▸ MATERIAL PROVIDED
━━━━━━━━
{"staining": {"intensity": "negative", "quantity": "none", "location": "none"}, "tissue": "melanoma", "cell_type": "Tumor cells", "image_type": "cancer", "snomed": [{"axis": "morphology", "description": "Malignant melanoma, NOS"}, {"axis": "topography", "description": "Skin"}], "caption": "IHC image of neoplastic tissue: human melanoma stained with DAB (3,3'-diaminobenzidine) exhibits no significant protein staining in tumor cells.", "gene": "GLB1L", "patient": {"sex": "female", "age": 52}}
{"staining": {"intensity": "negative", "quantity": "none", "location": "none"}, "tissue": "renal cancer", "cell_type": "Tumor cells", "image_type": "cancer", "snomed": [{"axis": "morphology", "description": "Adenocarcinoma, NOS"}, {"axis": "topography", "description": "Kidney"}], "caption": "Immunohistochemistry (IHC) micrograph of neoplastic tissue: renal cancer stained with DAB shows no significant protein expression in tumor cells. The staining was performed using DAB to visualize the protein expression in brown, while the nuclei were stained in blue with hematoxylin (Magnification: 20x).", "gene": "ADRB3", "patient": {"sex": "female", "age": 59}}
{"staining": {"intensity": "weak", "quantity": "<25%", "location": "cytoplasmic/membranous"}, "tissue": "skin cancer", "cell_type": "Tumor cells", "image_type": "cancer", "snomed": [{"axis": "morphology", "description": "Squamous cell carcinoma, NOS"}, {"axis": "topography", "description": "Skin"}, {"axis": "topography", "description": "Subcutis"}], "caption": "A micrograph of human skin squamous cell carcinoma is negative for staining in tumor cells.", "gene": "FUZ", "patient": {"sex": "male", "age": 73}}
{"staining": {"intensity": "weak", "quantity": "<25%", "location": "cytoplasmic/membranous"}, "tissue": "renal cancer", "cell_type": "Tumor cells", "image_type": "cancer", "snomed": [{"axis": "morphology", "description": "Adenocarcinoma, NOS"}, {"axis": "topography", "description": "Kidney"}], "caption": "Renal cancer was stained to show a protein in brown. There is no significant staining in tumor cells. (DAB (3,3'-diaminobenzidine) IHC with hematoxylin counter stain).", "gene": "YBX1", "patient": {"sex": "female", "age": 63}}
━━━━━━━━
Word for word, reproduce the listing above from its start up to and including the line that has "micrograph of human". Give only those lines.

▸ TASK RESULT
{"staining": {"intensity": "negative", "quantity": "none", "location": "none"}, "tissue": "melanoma", "cell_type": "Tumor cells", "image_type": "cancer", "snomed": [{"axis": "morphology", "description": "Malignant melanoma, NOS"}, {"axis": "topography", "description": "Skin"}], "caption": "IHC image of neoplastic tissue: human melanoma stained with DAB (3,3'-diaminobenzidine) exhibits no significant protein staining in tumor cells.", "gene": "GLB1L", "patient": {"sex": "female", "age": 52}}
{"staining": {"intensity": "negative", "quantity": "none", "location": "none"}, "tissue": "renal cancer", "cell_type": "Tumor cells", "image_type": "cancer", "snomed": [{"axis": "morphology", "description": "Adenocarcinoma, NOS"}, {"axis": "topography", "description": "Kidney"}], "caption": "Immunohistochemistry (IHC) micrograph of neoplastic tissue: renal cancer stained with DAB shows no significant protein expression in tumor cells. The staining was performed using DAB to visualize the protein expression in brown, while the nuclei were stained in blue with hematoxylin (Magnification: 20x).", "gene": "ADRB3", "patient": {"sex": "female", "age": 59}}
{"staining": {"intensity": "weak", "quantity": "<25%", "location": "cytoplasmic/membranous"}, "tissue": "skin cancer", "cell_type": "Tumor cells", "image_type": "cancer", "snomed": [{"axis": "morphology", "description": "Squamous cell carcinoma, NOS"}, {"axis": "topography", "description": "Skin"}, {"axis": "topography", "description": "Subcutis"}], "caption": "A micrograph of human skin squamous cell carcinoma is negative for staining in tumor cells.", "gene": "FUZ", "patient": {"sex": "male", "age": 73}}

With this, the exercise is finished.